Do not start by changing every patch rule. First prove whether the failure is policy, reporting, install, or detection.
ConnectWise Automate patching failures are usually not one bug. The research points to a repeat pattern: Automate policy and registry enforcement changes Windows Update behavior, local WUA or BITS health breaks scan or install, or the Patch Manager state machine falls behind because approvals, supersedence, reboot state, or retry counters no longer reflect what the endpoint can actually do.
Caution: a missing or stale patch result in Automate does not automatically mean policy is wrong. It can still be an endpoint WUA issue or reboot/completion issue.
Use this guide to troubleshoot ConnectWise Automate patching when approval flow, policy scope, install status, or reporting does not match endpoint reality.
Fast Triage in Automate
- Check the effective Automate patch policy, especially whether Windows Update UI or policy is being managed in a way that changes endpoint behavior.
- Confirm the patch is in scope and review approvals, supersedence, and current state in Patch Manager.
- Review the patching dashboard or tile for missing baselines, failed installs, and stale inventory.
- Validate Windows Update Agent, BITS, and reboot state on one affected endpoint before widening scope.
Common ConnectWise Automate Failure Patterns
| Symptom | Likely cause | What to check first |
|---|---|---|
| Windows Update UI is broken or hidden | Automate policy is enforcing UI-disabled or registry-backed Windows Update settings | Check the effective patch policy and Windows Update agent mode first. |
| Patch inventory is empty or stale | WUA, BITS, network access, or update-source policy is failing on the endpoint | Check WUA health, BITS, and whether the endpoint can reach the intended update source. |
| Approved patches never install | Supersedence, retry exhaustion, pending reboot, or endpoint Windows Update failure | Check the current approval state, reboot status, and whether failed retry state has stopped more attempts. |
| Machines stay missing for too long | Reporting lag, stale patch state, or the endpoint never returned a clean final status | Compare Automate with endpoint proof before changing policy. |
| Patching fails by customer or site | WSUS remnants, firewall, proxy, bandwidth, or third-party controls are blocking updates | Check update source, network path, and security-tool interference on that client. |
The Main Split to Make First
ConnectWise Automate troubleshooting moves faster when you classify the failure first:
- Reporting mismatch: the patch may be installed or superseded, but Automate still shows it as missing or expected. If that is the symptom, go to ConnectWise Automate missing patches.
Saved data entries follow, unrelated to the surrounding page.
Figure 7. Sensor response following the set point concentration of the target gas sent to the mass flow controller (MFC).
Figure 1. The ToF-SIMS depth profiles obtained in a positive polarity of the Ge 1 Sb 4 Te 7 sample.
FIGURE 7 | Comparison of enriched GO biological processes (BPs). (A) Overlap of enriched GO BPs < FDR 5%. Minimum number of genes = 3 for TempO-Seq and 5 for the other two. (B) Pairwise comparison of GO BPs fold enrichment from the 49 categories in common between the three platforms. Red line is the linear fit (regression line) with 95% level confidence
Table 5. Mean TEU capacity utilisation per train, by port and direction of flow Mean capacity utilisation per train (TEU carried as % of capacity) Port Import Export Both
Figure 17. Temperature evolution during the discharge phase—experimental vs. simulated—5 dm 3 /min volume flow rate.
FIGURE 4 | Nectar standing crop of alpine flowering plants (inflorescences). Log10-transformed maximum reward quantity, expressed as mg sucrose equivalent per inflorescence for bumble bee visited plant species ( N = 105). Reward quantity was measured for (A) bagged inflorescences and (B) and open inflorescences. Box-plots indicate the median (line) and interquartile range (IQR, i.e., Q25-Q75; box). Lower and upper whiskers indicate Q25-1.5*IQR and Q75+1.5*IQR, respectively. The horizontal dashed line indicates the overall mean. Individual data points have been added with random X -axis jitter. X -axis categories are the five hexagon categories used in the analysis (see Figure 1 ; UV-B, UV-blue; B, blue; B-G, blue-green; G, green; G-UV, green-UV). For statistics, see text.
- Install failure: the patch reached install and Windows failed, or Automate stopped retrying it. If that is the symptom, go to ConnectWise Automate updates not installing.
- Detection failure: the patch never surfaced in inventory or scan results the way you expected. If that is the symptom, go to ConnectWise Automate not detecting patches.
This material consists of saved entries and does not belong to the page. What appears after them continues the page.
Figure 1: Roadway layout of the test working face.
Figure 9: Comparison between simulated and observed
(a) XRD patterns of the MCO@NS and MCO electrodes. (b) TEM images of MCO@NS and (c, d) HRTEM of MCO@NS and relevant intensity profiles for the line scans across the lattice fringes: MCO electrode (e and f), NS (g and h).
What the Research Says to Check
- Policy-mode side effects: Managed modes, UI-disabled modes, and registry tattooing can make Windows Update look broken when Automate is enforcing that behavior intentionally or incorrectly.
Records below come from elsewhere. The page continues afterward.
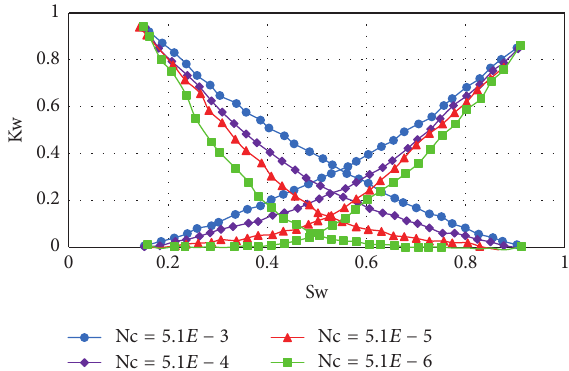
Figure 2: Capillary number affected relative permeability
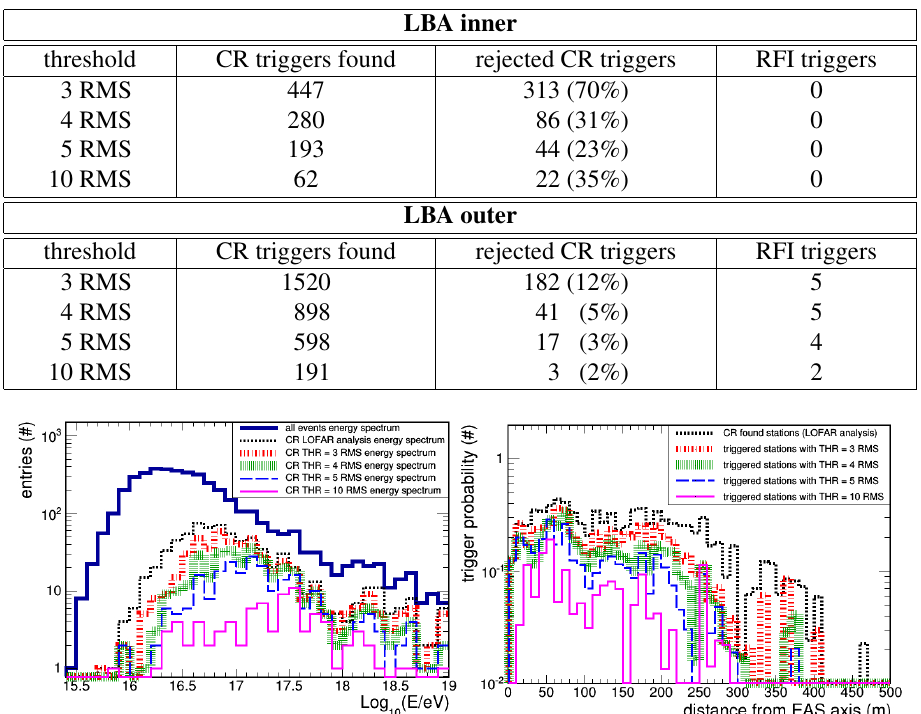
Figure 1. Left – Energy distribution of the LORA triggered dataset with “LBA outer” configuration: the whole set of showers (dark blue), the showers detected with the LOFAR o ff -line analysis (in black), and the showers detected with the self-trigger algorithm with threshold of 3 (red), 4 (green), 5 (blue), and 10 RMS (magenta). Right – Trigger probability for showers with energy above 2 10 eV 17 and “LBA outer” configuration vs. the × station distance from the shower axis for the LOFAR o ffl ine analysis (black) and the self-trigger algorithm with threshold 3 (red), 4 (green), 5 (blue), and 10 RMS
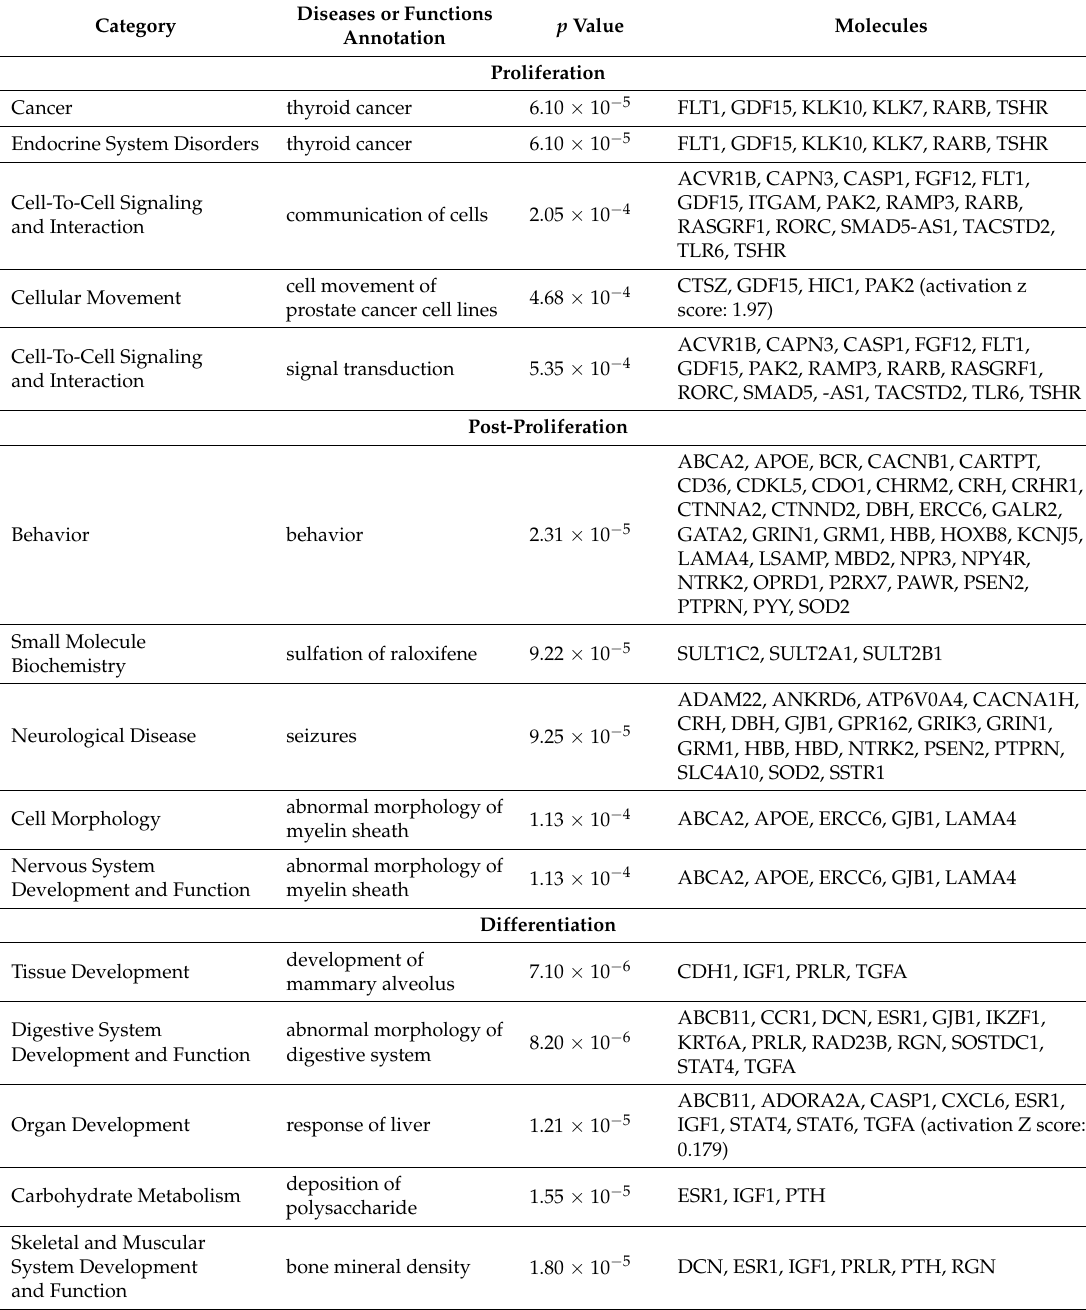
Table 2. Ingenuity pathway analysis (IPA) ranked vitamin D mediated changes in top five biofunctions (based on their p values) in 143B osteosarcoma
- WUA and BITS health: empty patch windows, failed installs, and stale inventory often trace back to unhealthy Windows Update services, cache corruption, or servicing-stack problems.
- Supersedence and retry-state problems: approved patches can become superseded, and failed retry counters can leave Automate in a stale state until you reset the right layer.
- WSUS, proxy, firewall, and third-party tools: update-source controls and security tooling can break scanning and installs even when Automate policy looks right.
Common Mistakes
- Deleting Windows Update registry keys locally without fixing the upstream Automate policy that is reapplying them.
- Ignoring WUA and BITS health on the endpoint.
- Treating stale Patch Manager state like proof of live endpoint state.
- Skipping reboot-state checks when installs appear stuck or inventory looks empty.
- Assuming approvals alone prove the patch should still install even after supersedence or retry exhaustion.